-- Given data follows --

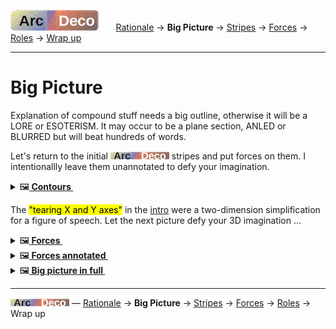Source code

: [![Arc Deco.](../../../_rsc/_img/ArcDeco/ArcDeco-bar-h33px_rounded.jpg)](../../README.md) &nbsp;&nbsp;&nbsp;&nbsp;&nbsp;&nbsp;[Rationale](1.ArcDeco-Rationale.md) -> **Big Picture** -> [Stripes](3.ArcDeco-Stripes.md) -> [Forces](4.ArcDeco-Forces.md) -> [Roles](5.ArcDeco-Roles.md) -> [Wrap&nbsp;up](7.ArcDeco-WrapUp.md)

---

# Big Picture

Explanation of compound stuff needs a big outline, otherwise it will be a LORE or ESOTERISM. 
It may occur to be a plane section, ANLED or BLURRED but will beat hundreds of words.

Let's return to the initial [![Arc Deco.](../../../_rsc/_img/ArcDeco/ArcDeco-bar-12px.jpg)](../../README.md) stripes and put forces on them. 
I intentionallly leave them unannotated to defy your imagination.

<details>
  <summary>🖼️<b><ins>&nbsp;Contours&nbsp;</ins></b></summary
<picture>
  <br/>
  <img alt="Arc Deco - Outline of tiers, entities and forces" src="../../../_rsc/_img/ArcDeco/ArcDeco-BigPict-outline.jpg" />
</picture>

</details>

The <mark>"tearing X and Y axes"</mark> in the [intro](../../README.md) were a two-dimension simplification for a figure of speech. Let the next picture defy your 3D imagination ...

<details>
  <summary>🖼️<b><ins>&nbsp;Forces&nbsp;</ins></b></summary
<picture>
  <br/>
  <img alt="Arc Deco - Forces annotated" src="../../../_rsc/_img/ArcDeco/ArcDeco-BigPict-forces.jpg" />
</picture>

Now let me present my vision of these forces

</details>

<details>
  <summary>🖼️<b><ins>&nbsp;Forces annotated&nbsp;</ins></b></summary
<picture>
  <br/>
  <img alt="Arc Deco - Forces annotated" src="../../../_rsc/_img/ArcDeco/ArcDeco-BigPict-forces_annotated.jpg" />
</picture>

</details>


<details>
  <summary>🖼️<b><ins>&nbsp;Big picture in full&nbsp;</ins></b></summary
<picture>
  <br/>
  <img alt="Arc Deco - Full picture detailed" src="../../../_rsc/_img/ArcDeco/ArcDeco-BigPict-full.jpg" />
</picture>

</details>

---

[![Arc Deco.](../../../_rsc/_img/ArcDeco/ArcDeco-bar-12px.jpg)](../../README.md) — [Rationale](1.ArcDeco-Rationale.md) -> **Big&nbsp;Picture** -> [Stripes](3.ArcDeco-Stripes.md) -> [Forces](4.ArcDeco-Forces.md) -> [Roles](5.ArcDeco-Roles.md) -> Wrap&nbsp;up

-- Given data concluded --

◆ About this exercise ◆
Quote all the records verbatim, dropping any pictures from your copy.

◆ Written solution ◆
Source code

: [![Arc Deco.](../../../_rsc/_img/ArcDeco/ArcDeco-bar-h33px_rounded.jpg)](../../README.md) &nbsp;&nbsp;&nbsp;&nbsp;&nbsp;&nbsp;[Rationale](1.ArcDeco-Rationale.md) -> **Big Picture** -> [Stripes](3.ArcDeco-Stripes.md) -> [Forces](4.ArcDeco-Forces.md) -> [Roles](5.ArcDeco-Roles.md) -> [Wrap&nbsp;up](7.ArcDeco-WrapUp.md)

---

# Big Picture

Explanation of compound stuff needs a big outline, otherwise it will be a LORE or ESOTERISM. 
It may occur to be a plane section, ANLED or BLURRED but will beat hundreds of words.

Let's return to the initial [![Arc Deco.](../../../_rsc/_img/ArcDeco/ArcDeco-bar-12px.jpg)](../../README.md) stripes and put forces on them. 
I intentionallly leave them unannotated to defy your imagination.

<details>
  <summary>🖼️<b><ins>&nbsp;Contours&nbsp;</ins></b></summary
<picture>
  <br/>
  <img alt="Arc Deco - Outline of tiers, entities and forces" src="../../../_rsc/_img/ArcDeco/ArcDeco-BigPict-outline.jpg" />
</picture>

</details>

The <mark>"tearing X and Y axes"</mark> in the [intro](../../README.md) were a two-dimension simplification for a figure of speech. Let the next picture defy your 3D imagination ...

<details>
  <summary>🖼️<b><ins>&nbsp;Forces&nbsp;</ins></b></summary
<picture>
  <br/>
  <img alt="Arc Deco - Forces annotated" src="../../../_rsc/_img/ArcDeco/ArcDeco-BigPict-forces.jpg" />
</picture>

Now let me present my vision of these forces

</details>

<details>
  <summary>🖼️<b><ins>&nbsp;Forces annotated&nbsp;</ins></b></summary
<picture>
  <br/>
  <img alt="Arc Deco - Forces annotated" src="../../../_rsc/_img/ArcDeco/ArcDeco-BigPict-forces_annotated.jpg" />
</picture>

</details>


<details>
  <summary>🖼️<b><ins>&nbsp;Big picture in full&nbsp;</ins></b></summary
<picture>
  <br/>
  <img alt="Arc Deco - Full picture detailed" src="../../../_rsc/_img/ArcDeco/ArcDeco-BigPict-full.jpg" />
</picture>

</details>

---

[![Arc Deco.](../../../_rsc/_img/ArcDeco/ArcDeco-bar-12px.jpg)](../../README.md) — [Rationale](1.ArcDeco-Rationale.md) -> **Big&nbsp;Picture** -> [Stripes](3.ArcDeco-Stripes.md) -> [Forces](4.ArcDeco-Forces.md) -> [Roles](5.ArcDeco-Roles.md) -> Wrap&nbsp;up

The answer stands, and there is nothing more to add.